EXERCISE INSTRUCTIONS = Write out exactly the lines of the entries below from the one holding "note name represents the octave." to the one holding "- 🌱 I’m currently", inclusive, and leave out all other lines.

DATA RECORDS =
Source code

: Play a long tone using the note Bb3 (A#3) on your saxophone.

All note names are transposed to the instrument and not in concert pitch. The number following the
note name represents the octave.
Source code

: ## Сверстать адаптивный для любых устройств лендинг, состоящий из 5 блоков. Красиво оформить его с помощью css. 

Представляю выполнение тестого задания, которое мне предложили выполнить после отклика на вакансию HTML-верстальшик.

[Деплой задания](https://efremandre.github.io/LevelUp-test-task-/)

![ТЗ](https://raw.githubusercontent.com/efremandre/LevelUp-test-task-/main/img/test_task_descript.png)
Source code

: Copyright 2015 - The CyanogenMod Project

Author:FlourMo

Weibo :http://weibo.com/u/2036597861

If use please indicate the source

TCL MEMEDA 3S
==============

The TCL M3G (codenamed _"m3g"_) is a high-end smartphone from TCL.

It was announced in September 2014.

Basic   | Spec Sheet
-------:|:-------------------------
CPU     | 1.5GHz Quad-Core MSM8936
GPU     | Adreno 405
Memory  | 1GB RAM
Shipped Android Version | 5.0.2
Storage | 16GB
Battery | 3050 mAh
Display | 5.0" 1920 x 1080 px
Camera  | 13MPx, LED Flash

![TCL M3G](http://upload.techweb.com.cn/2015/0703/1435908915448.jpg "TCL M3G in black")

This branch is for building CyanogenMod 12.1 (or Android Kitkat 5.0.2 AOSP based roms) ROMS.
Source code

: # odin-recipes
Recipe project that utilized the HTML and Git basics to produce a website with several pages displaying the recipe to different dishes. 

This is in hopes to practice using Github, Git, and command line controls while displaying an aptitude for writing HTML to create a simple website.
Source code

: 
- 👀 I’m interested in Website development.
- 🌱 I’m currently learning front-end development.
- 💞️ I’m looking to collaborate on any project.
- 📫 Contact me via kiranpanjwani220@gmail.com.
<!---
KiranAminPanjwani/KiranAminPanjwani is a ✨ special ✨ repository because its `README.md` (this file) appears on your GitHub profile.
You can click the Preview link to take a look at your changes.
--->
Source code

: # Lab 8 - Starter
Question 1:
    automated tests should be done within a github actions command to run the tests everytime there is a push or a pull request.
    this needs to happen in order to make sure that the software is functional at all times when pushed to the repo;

OUTPUT FOR THIS TASK =
note name represents the octave.
Source code

: ## Сверстать адаптивный для любых устройств лендинг, состоящий из 5 блоков. Красиво оформить его с помощью css. 

Представляю выполнение тестого задания, которое мне предложили выполнить после отклика на вакансию HTML-верстальшик.

[Деплой задания](https://efremandre.github.io/LevelUp-test-task-/)

![ТЗ](https://raw.githubusercontent.com/efremandre/LevelUp-test-task-/main/img/test_task_descript.png)
Source code

: Copyright 2015 - The CyanogenMod Project

Author:FlourMo

Weibo :http://weibo.com/u/2036597861

If use please indicate the source

TCL MEMEDA 3S
==============

The TCL M3G (codenamed _"m3g"_) is a high-end smartphone from TCL.

It was announced in September 2014.

Basic   | Spec Sheet
-------:|:-------------------------
CPU     | 1.5GHz Quad-Core MSM8936
GPU     | Adreno 405
Memory  | 1GB RAM
Shipped Android Version | 5.0.2
Storage | 16GB
Battery | 3050 mAh
Display | 5.0" 1920 x 1080 px
Camera  | 13MPx, LED Flash

![TCL M3G](http://upload.techweb.com.cn/2015/0703/1435908915448.jpg "TCL M3G in black")

This branch is for building CyanogenMod 12.1 (or Android Kitkat 5.0.2 AOSP based roms) ROMS.
Source code

: # odin-recipes
Recipe project that utilized the HTML and Git basics to produce a website with several pages displaying the recipe to different dishes. 

This is in hopes to practice using Github, Git, and command line controls while displaying an aptitude for writing HTML to create a simple website.
Source code

: 
- 👀 I’m interested in Website development.
- 🌱 I’m currently learning front-end development.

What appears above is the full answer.